La historia se repite como una farsa, decía Marx. En 1992, Alberto Fujimori, presidente del Perú en ese entonces, envió tanques para cerrar el Congreso y gobernó como un autócrata durante los siguientes ocho años. Tres décadas después, Pedro Castillo, el incompetente ocupante del cargo desde julio de 2021, intentó hacer lo mismo. El 7 de diciembre anunció que cerraría el Congreso, convocaría uno nuevo con facultades para redactar una nueva Constitución y “reorganizaría” el Poder Judicial y la Fiscalía. El intento se vino abajo en cuestión de horas.
En cambio, el Congreso votó por 101 votos contra seis y diez abstenciones para destituirlo. Luego de una reunión de emergencia del alto mando, la policía decidió arrestarlo por rebelión cuando lo conducían a la embajada de México para pedir asilo. Su vicepresidenta, Dina Boluarte, le ha sucedido ahora.
Castillo, un maestro de escuela rural sin experiencia política previa, fue elegido presidente con un margen de apenas 50,000 votos (de casi 18 millones). A pesar de provenir de la extrema izquierda, ganó contra la hija de Fujimori, Keiko, a quien muchos peruanos aborrecen. Ella trató de anular los resultados electorales con acusaciones infundadas de fraude.
En solo 16 meses en el cargo, Castillo ha demostrado que no es apto para el trabajo. Ha pasado por cinco gabinetes y alrededor de 80 ministros; iban y venían casi semanalmente, muchos de ellos tan poco calificados como el propio presidente. Según la fiscal de la Nación, él y varios miembros de su familia conspiraron corruptamente para adjudicar contratos públicos. Él niega todas las acusaciones y alega persecución política.
La constitución de Perú permite al Congreso acusar a los presidentes por “incapacidad moral permanente”; dos de los predecesores de Castillo fueron expulsados en virtud de esta cláusula. Dos veces el Congreso trató de vacarlo también. Pero actuaron demasiado pronto y carecieron de los 87 votos necesarios de los 130 legisladores. El bloque de izquierda en el Congreso se mantuvo sólido. Otros tenían miedo de perder sus trabajos bien remunerados si al juicio político le seguían nuevas elecciones generales, como les gustaría a muchos peruanos. Una tercera moción, con más apoyo, debía someterse a votación el 7 de diciembre, horas después del desafortunado anuncio de Castillo.

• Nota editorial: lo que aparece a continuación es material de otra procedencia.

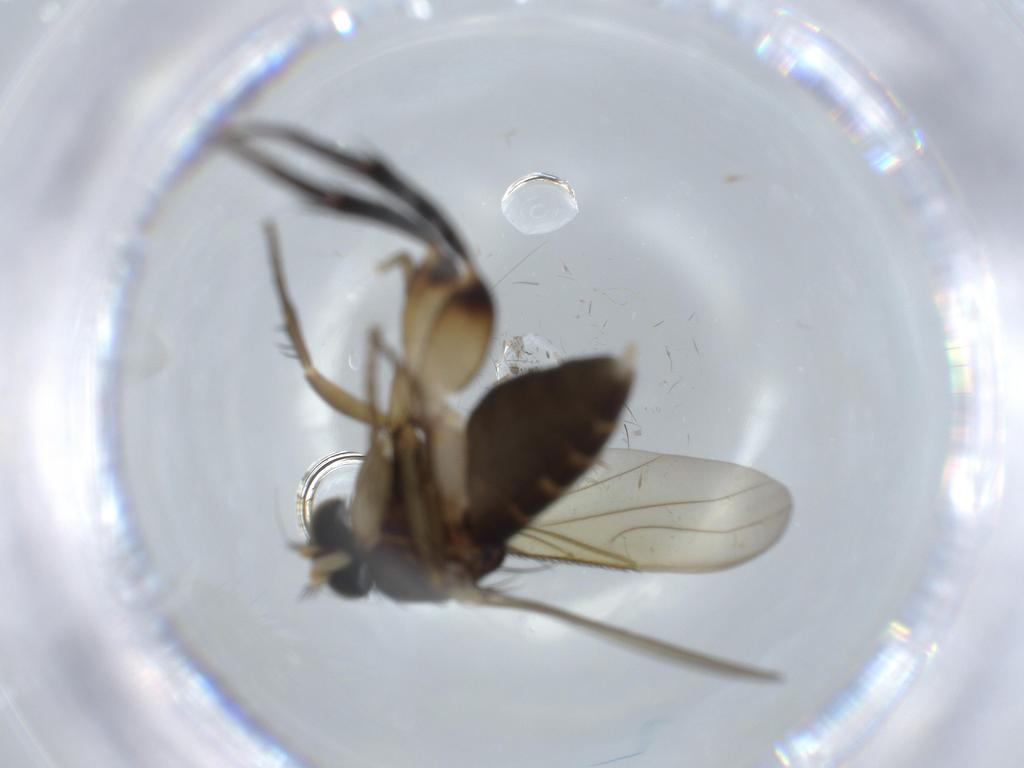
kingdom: Animalia
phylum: Arthropoda
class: Insecta
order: Diptera
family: Phoridae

La medida de Castillo fue “una jugada desesperada de un hombre asustado e incompetente”, dice un exministro. A diferencia de Fujimori, Castillo carecía del apoyo del ejército y de las calles. No llegaron tanques para cerrar el Congreso. Ninguna multitud enojada invadió la sede. Incluso sus seguidores lo condenaron. Las fuerzas armadas, algunos de cuyos comandantes fueron a la cárcel después de que terminó el régimen de Fujimori, dijeron en un comunicado conjunto con la policía que no respaldarían al presidente. En cambio, Castillo le dio al Congreso el incentivo que le faltaba para destituirlo si quieren conservar sus trabajos. De manera similar, la izquierda habría sufrido al asociarse con un movimiento tan similar al de Fujimori.

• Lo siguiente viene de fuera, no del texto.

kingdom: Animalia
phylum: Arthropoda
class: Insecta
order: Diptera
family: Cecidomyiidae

Existe otro precedente de las acciones de Castillo. En el 2019, Martín Vizcarra, entonces presidente, cerró el Congreso cuando parecía negarle una moción de confianza. Eso no fue aconsejable, pero había una diferencia. No buscó manipular el poder judicial y convocó a elecciones inmediatas para un nuevo Congreso.
Boluarte se convierte en la sexta presidenta de Perú desde el 2016. No es muy conocida por el público en general, pero tampoco lo era Vizcarra cuando asumió el cargo. Luego se convirtió en uno de los presidentes más populares de Perú, solo para ser destituido en el 2020. La nueva presidenta es otra izquierdista pero parece ser más competente. Boluarte haría bien en formar un gobierno de base amplia si quiere terminar el resto del mandato de Castillo hasta el 2026. La mayoría de los peruanos se sienten aliviados de que esta vez fracasó el intento de golpe.